Italian bank UniCredit has pledged to halt all lending for thermal coal projects by 2023, joining a growing band of financial companies striving to improve their green credentials.
Presenting its sustainability targets a week before the unveiling of a new four-year plan, UniCredit also said it would raise its exposure to the renewable energy sector by a quarter to more than 9 billion euros ($10 billion) by 2023.
Banks with assets equivalent to a third of the global industry in September adopted new U.N.-backed “responsible banking” principles to fight climate change by shifting their loan books away from fossil fuels. UniCredit, Italy’s biggest bank by assets, was not among that group at the time but is now close to joining.

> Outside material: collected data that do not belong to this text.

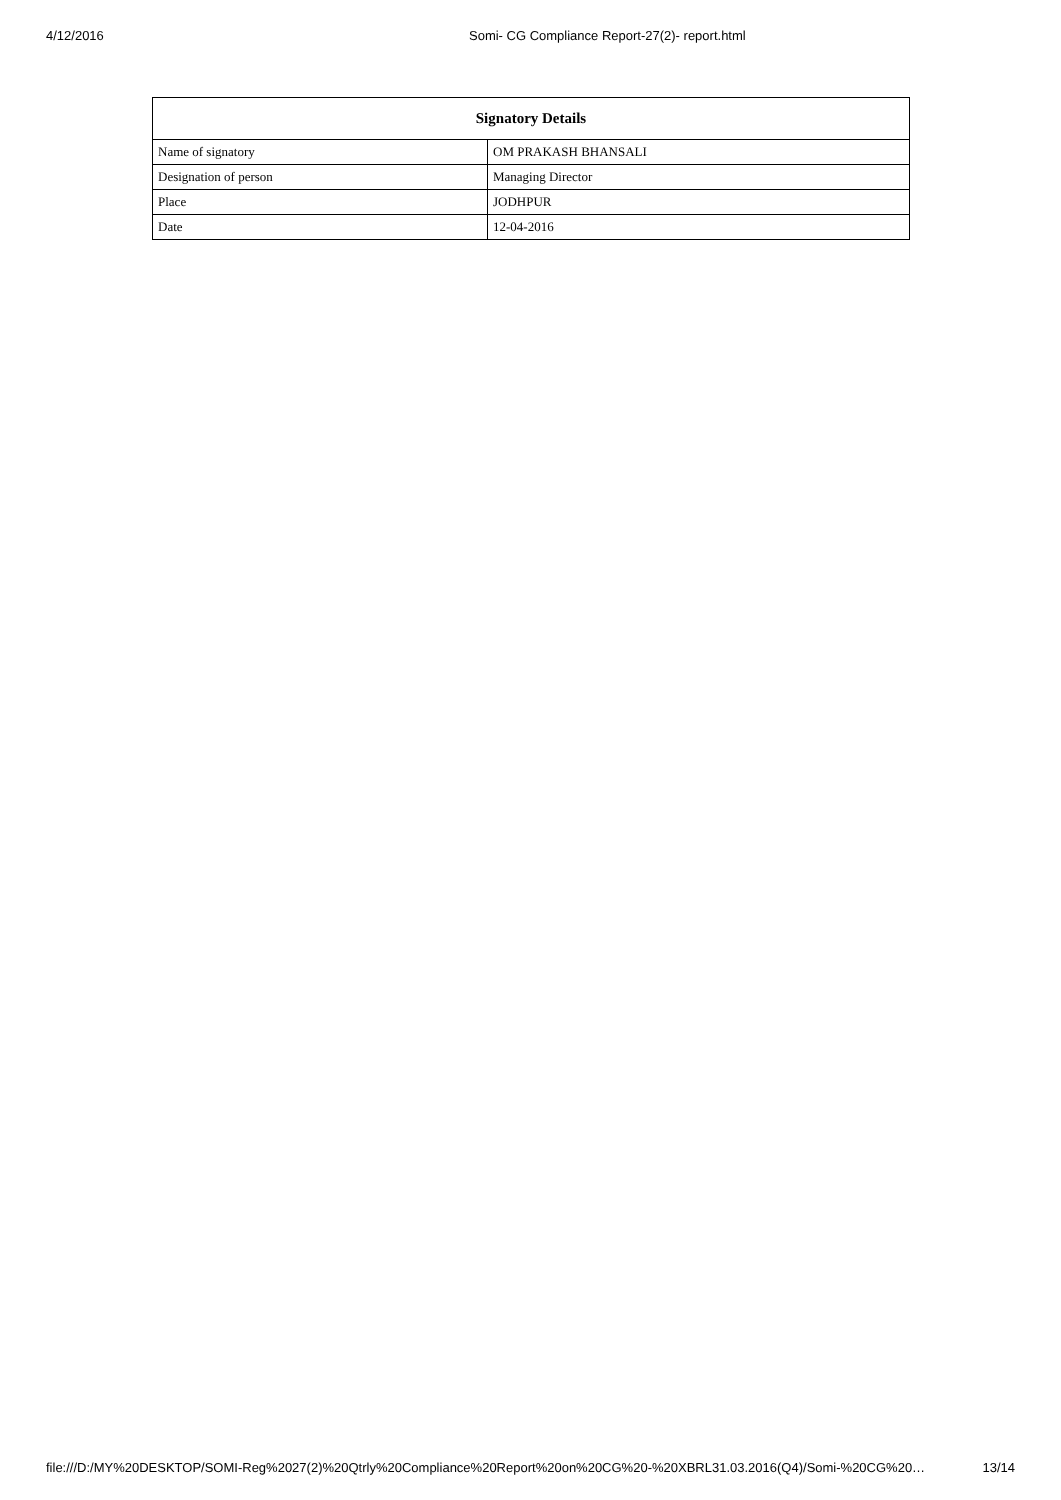4/12/2016 Somi- CG Compliance Report-27(2)- report.html
| Signatory Details | |
| --- | --- |
| Name of signatory | OM PRAKASH BHANSALI |
| Designation of person | Managing Director |
| Place | JODHPUR |
| Date | 12-04-2016 |
file:///D:/MY%20DESKTOP/SOMI-Reg%2027(2)%20Qtrly%20Compliance%20Report%20on%20CG%20-%20XBRL31.03.2016(Q4)/Somi-%20CG%20… 13/14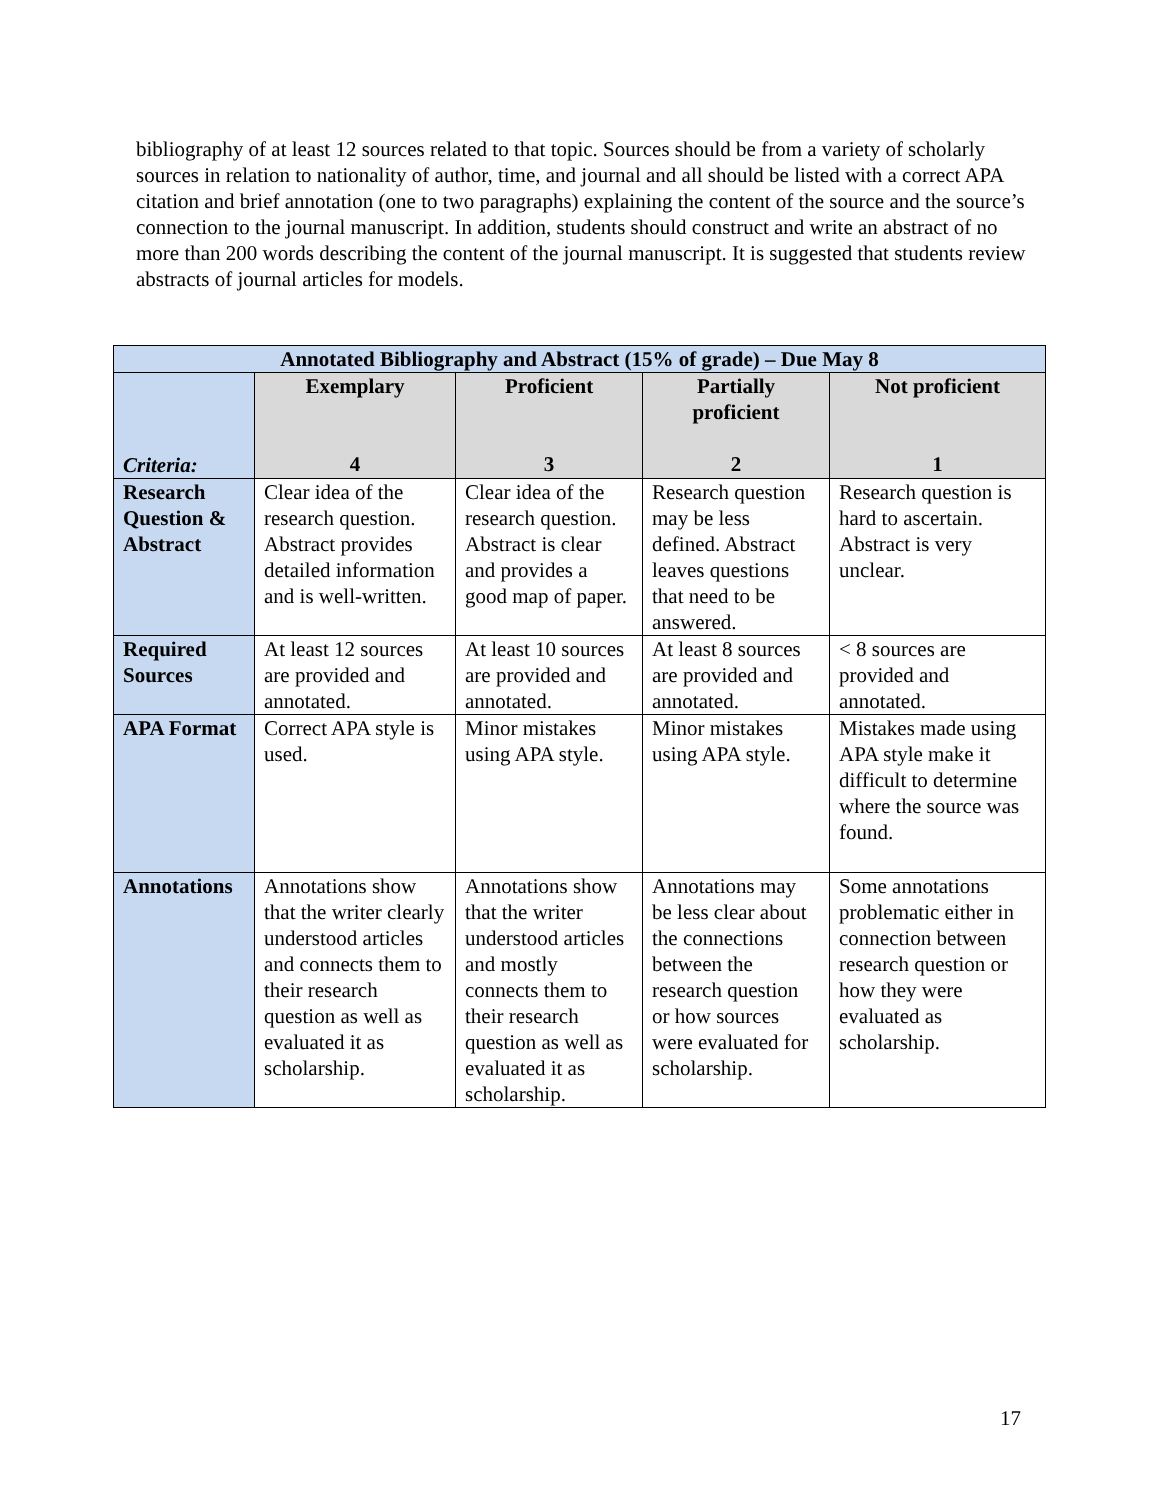bibliography of at least 12 sources related to that topic. Sources should be from a variety of scholarly sources in relation to nationality of author, time, and journal and all should be listed with a correct APA citation and brief annotation (one to two paragraphs) explaining the content of the source and the source’s connection to the journal manuscript. In addition, students should construct and write an abstract of no more than 200 words describing the content of the journal manuscript. It is suggested that students review abstracts of journal articles for models.
| Annotated Bibliography and Abstract (15% of grade) – Due May 8 | | | | |
| --- | --- | --- | --- | --- |
| Criteria: | Exemplary 4 | Proficient 3 | Partially proficient 2 | Not proficient 1 |
| Research Question & Abstract | Clear idea of the research question. Abstract provides detailed information and is well-written. | Clear idea of the research question. Abstract is clear and provides a good map of paper. | Research question may be less defined. Abstract leaves questions that need to be answered. | Research question is hard to ascertain. Abstract is very unclear. |
| Required Sources | At least 12 sources are provided and annotated. | At least 10 sources are provided and annotated. | At least 8 sources are provided and annotated. | < 8 sources are provided and annotated. |
| APA Format | Correct APA style is used. | Minor mistakes using APA style. | Minor mistakes using APA style. | Mistakes made using APA style make it difficult to determine where the source was found. |
| Annotations | Annotations show that the writer clearly understood articles and connects them to their research question as well as evaluated it as scholarship. | Annotations show that the writer understood articles and mostly connects them to their research question as well as evaluated it as scholarship. | Annotations may be less clear about the connections between the research question or how sources were evaluated for scholarship. | Some annotations problematic either in connection between research question or how they were evaluated as scholarship. |
17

France’s BNP Paribas last week announced it would completely exit financing related to thermal coal by 2030 in the European Union and by 2040 worldwide.
UniCredit said new projects in thermal coal mining and coal-fired power generation would be off-limits, setting strict commitments to reduce reliance on coal for customers of its corporate financing business. The measures take effect immediately, but some existing financing deals will take until 2023 to run off, the bank said.
The bank’s new oil and gas (O&G) policy, meanwhile, bans the financing of new projects in Arctic oil and offshore Arctic gas, in shale oil and gas as well as related fracking, tar sands oil and deep-sea oil and gas. It also limits the financing for clients active in these areas.